Dehydration: tertiary alcohol loses water to form 2-methylpropene as the major alkene product.

Final product is 2-methylpropene (C₄H₈).

Understand the conversion of C₂H₅Cl to C₂H₅F (by HgF₂), then to CH₂=CH₂ (dehydrohalogenation with alcoholic KOH), followed by Wurtz reaction.

Follow reaction mechanisms stepwise: halogen exchange → elimination → coupling via Wurtz reaction.

Reactions yield butane (C₄H₁₀) via Wurtz reaction.

Decarboxylation: Sodium ethanoate + NaOH → Methane (X). Kolbe’s electrolysis: 2CH₃COONa → Ethane (Y).

Decarboxylation: CO₂ released; Electrolysis: Dimerization of CH₃ radicals.

Final result: X = Methane, Y = Ethane.

Reaction involves diazotization of aniline, coupling with phenol, and further treatment with NaOH to form para-hydroxyazobenzene.

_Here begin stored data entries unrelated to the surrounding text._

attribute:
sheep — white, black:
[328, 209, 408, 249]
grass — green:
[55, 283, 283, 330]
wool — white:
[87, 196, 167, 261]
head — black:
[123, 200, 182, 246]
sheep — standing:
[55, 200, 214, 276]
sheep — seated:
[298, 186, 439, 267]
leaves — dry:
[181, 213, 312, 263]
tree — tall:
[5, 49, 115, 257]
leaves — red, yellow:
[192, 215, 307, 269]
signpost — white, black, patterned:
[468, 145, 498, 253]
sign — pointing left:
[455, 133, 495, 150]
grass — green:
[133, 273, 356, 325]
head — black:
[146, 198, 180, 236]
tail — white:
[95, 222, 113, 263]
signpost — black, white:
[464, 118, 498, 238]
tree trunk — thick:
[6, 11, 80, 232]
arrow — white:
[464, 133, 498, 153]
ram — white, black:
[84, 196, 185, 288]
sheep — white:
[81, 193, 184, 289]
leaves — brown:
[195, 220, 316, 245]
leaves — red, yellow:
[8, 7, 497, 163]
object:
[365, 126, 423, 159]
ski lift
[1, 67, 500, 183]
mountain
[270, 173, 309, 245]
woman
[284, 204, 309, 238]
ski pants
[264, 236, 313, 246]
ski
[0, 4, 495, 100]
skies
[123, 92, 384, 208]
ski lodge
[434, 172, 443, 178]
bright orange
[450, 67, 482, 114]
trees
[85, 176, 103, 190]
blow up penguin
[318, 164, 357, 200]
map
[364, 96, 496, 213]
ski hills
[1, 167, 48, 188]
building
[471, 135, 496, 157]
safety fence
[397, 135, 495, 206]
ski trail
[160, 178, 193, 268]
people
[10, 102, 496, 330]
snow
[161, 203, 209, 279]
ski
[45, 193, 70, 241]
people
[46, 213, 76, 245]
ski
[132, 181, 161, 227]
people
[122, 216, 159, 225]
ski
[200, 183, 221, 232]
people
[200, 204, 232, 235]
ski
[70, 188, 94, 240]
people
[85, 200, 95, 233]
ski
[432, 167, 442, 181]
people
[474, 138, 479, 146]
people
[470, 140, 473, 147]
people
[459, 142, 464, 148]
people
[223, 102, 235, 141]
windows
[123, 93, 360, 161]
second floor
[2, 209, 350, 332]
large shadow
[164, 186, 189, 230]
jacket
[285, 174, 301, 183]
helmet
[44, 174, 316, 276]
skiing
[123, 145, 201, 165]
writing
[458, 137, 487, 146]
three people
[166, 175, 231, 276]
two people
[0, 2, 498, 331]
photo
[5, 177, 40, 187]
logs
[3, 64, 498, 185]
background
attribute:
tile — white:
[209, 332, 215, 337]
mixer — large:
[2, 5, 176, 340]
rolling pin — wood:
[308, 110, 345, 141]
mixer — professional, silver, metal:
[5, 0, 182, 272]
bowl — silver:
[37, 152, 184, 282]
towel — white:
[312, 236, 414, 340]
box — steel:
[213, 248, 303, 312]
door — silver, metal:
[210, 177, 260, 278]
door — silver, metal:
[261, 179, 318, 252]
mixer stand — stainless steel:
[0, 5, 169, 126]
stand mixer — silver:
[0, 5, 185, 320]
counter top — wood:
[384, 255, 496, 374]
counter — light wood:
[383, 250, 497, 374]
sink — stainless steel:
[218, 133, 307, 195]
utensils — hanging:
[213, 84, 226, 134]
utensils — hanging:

Diazotization: C₆H₅NH₂ → NaNO₂, dil. HCl → C₆H₅N₂Cl → coupling with phenol forms the desired product.

The final product is para-hydroxyazobenzene.

The hormone responsible is estradiol, which is a key estrogen in female reproductive development.

Recognize that estradiol contributes to female secondary sexual traits and the menstrual cycle.

Correct hormone is Estradiol.

α-D-(+)-glucose and β-D-(+)-glucose are anomers differing at the anomeric carbon (C1), where the –OH group orientation varies.

Both belong to the D-glucose family but differ in their C1 position (α/β).

Final result: They are Anomers.

Adrenaline and Ephedrine have secondary amines (-NH-) that increase blood pressure and act as stimulants.

Reaction mechanisms align with secondary amine reactivity in biochemistry.

Final result: Amino group is Secondary.

But-1-yne reacts with H₂SO₄ and Hg²⁺ to give Butanone after tautomerization (initially forms enol).

Reaction: CH≡CH-CH₃ → CH₂=CH-CH₂OH → CH₃COCH₃ (Butanone).

Final result: Product is Butanone.

Propanone (ketone) and Propanal (aldehyde) are functional isomers due to different functional groups with the same molecular formula.

Reaction: CH₃COCH₃ (ketone) ↔ CH₃CH₂CHO (aldehyde).

Final result: They are Functional isomers.

Nucleotides in DNA and RNA are joined by phosphodiester bonds between the 3′ hydroxyl group of one sugar and the 5′ phosphate group of another.

Linkage ensures the formation of the sugar-phosphate backbone.

Final result: Linkage between nucleotides is Phosphodiester linkage.

Cetyltrimethylammonium bromide is a cationic detergent due to its positively charged quaternary ammonium group.

Other options are anionic detergents or non-detergent molecules.

Final result: Cationic detergent is Cetyltrimethylammonium bromide.

Calculate area of cycle in P-V diagram

Work done = Area enclosed

W=½(3V₀)(2P₀-P₀)=2P₀V₀

Saccharin is an artificial sweetener, and its given structure matches the functional groups of saccharin.

Confirmed by analyzing structural formula (no misalignment).

Final result: Compound is Saccharin.

Nylon 2–Nylon 6 is a biodegradable copolymer formed by condensation polymerization of Glycine and Aminocaproic acid.

Reaction: Glycine + Aminocaproic acid → Nylon 2–Nylon 6.

Final result: Biodegradable polymer is Nylon 2–Nylon 6.